▸ Directions: In the entries below, find the line containing "or take a look at the full range of services" and the line containing "A Comprehensive Study Report on Bug Zappers.". Copy those two lines and everything between them exactly, and only that.

▸ Records to use:
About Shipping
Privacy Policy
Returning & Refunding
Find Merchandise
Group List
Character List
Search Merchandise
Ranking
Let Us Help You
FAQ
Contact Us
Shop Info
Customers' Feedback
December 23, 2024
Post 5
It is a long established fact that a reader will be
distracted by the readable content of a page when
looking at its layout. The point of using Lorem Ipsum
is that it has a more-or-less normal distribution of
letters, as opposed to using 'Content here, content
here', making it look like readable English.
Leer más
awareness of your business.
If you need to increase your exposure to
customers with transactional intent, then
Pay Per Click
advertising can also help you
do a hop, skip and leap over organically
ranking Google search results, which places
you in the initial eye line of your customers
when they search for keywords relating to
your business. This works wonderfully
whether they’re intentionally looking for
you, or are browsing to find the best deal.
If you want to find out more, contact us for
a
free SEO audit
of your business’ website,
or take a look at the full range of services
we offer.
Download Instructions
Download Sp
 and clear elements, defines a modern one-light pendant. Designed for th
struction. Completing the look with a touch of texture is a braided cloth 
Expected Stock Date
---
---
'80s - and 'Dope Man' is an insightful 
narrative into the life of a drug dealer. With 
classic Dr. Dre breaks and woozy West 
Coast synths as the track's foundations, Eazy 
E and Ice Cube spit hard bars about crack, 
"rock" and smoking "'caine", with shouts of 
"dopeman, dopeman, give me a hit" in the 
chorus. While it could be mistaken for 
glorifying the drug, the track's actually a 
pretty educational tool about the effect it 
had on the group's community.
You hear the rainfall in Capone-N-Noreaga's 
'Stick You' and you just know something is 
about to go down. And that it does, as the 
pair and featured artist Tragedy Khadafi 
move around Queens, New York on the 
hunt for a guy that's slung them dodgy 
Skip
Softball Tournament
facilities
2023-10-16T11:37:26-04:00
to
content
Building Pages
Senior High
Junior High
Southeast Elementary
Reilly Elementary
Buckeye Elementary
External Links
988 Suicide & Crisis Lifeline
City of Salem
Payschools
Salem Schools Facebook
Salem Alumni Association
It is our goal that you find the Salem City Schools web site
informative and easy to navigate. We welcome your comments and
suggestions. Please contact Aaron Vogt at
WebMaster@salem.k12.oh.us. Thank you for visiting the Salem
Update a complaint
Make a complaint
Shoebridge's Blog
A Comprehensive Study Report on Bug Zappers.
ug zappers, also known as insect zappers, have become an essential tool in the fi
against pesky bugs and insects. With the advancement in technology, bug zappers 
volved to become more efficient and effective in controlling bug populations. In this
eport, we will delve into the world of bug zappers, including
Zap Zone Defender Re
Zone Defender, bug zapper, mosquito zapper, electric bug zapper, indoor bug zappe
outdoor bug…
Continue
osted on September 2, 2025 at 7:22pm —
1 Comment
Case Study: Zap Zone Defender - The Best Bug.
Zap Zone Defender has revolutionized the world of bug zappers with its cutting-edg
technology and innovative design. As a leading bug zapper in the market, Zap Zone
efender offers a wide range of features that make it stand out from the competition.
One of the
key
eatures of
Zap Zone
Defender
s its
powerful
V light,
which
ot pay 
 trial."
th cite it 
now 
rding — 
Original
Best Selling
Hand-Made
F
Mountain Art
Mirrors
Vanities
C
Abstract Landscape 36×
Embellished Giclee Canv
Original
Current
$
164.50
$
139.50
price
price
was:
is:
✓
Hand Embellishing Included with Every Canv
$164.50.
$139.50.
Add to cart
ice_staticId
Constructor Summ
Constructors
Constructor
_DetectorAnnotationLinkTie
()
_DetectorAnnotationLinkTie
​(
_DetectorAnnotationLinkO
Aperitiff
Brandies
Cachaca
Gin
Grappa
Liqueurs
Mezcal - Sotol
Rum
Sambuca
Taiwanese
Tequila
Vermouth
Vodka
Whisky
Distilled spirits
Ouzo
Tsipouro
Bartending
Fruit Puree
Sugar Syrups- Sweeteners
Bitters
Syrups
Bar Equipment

▸ Written answer:
or take a look at the full range of services
we offer.
Download Instructions
Download Sp
 and clear elements, defines a modern one-light pendant. Designed for th
struction. Completing the look with a touch of texture is a braided cloth 
Expected Stock Date
---
---
'80s - and 'Dope Man' is an insightful 
narrative into the life of a drug dealer. With 
classic Dr. Dre breaks and woozy West 
Coast synths as the track's foundations, Eazy 
E and Ice Cube spit hard bars about crack, 
"rock" and smoking "'caine", with shouts of 
"dopeman, dopeman, give me a hit" in the 
chorus. While it could be mistaken for 
glorifying the drug, the track's actually a 
pretty educational tool about the effect it 
had on the group's community.
You hear the rainfall in Capone-N-Noreaga's 
'Stick You' and you just know something is 
about to go down. And that it does, as the 
pair and featured artist Tragedy Khadafi 
move around Queens, New York on the 
hunt for a guy that's slung them dodgy 
Skip
Softball Tournament
facilities
2023-10-16T11:37:26-04:00
to
content
Building Pages
Senior High
Junior High
Southeast Elementary
Reilly Elementary
Buckeye Elementary
External Links
988 Suicide & Crisis Lifeline
City of Salem
Payschools
Salem Schools Facebook
Salem Alumni Association
It is our goal that you find the Salem City Schools web site
informative and easy to navigate. We welcome your comments and
suggestions. Please contact Aaron Vogt at
WebMaster@salem.k12.oh.us. Thank you for visiting the Salem
Update a complaint
Make a complaint
Shoebridge's Blog
A Comprehensive Study Report on Bug Zappers.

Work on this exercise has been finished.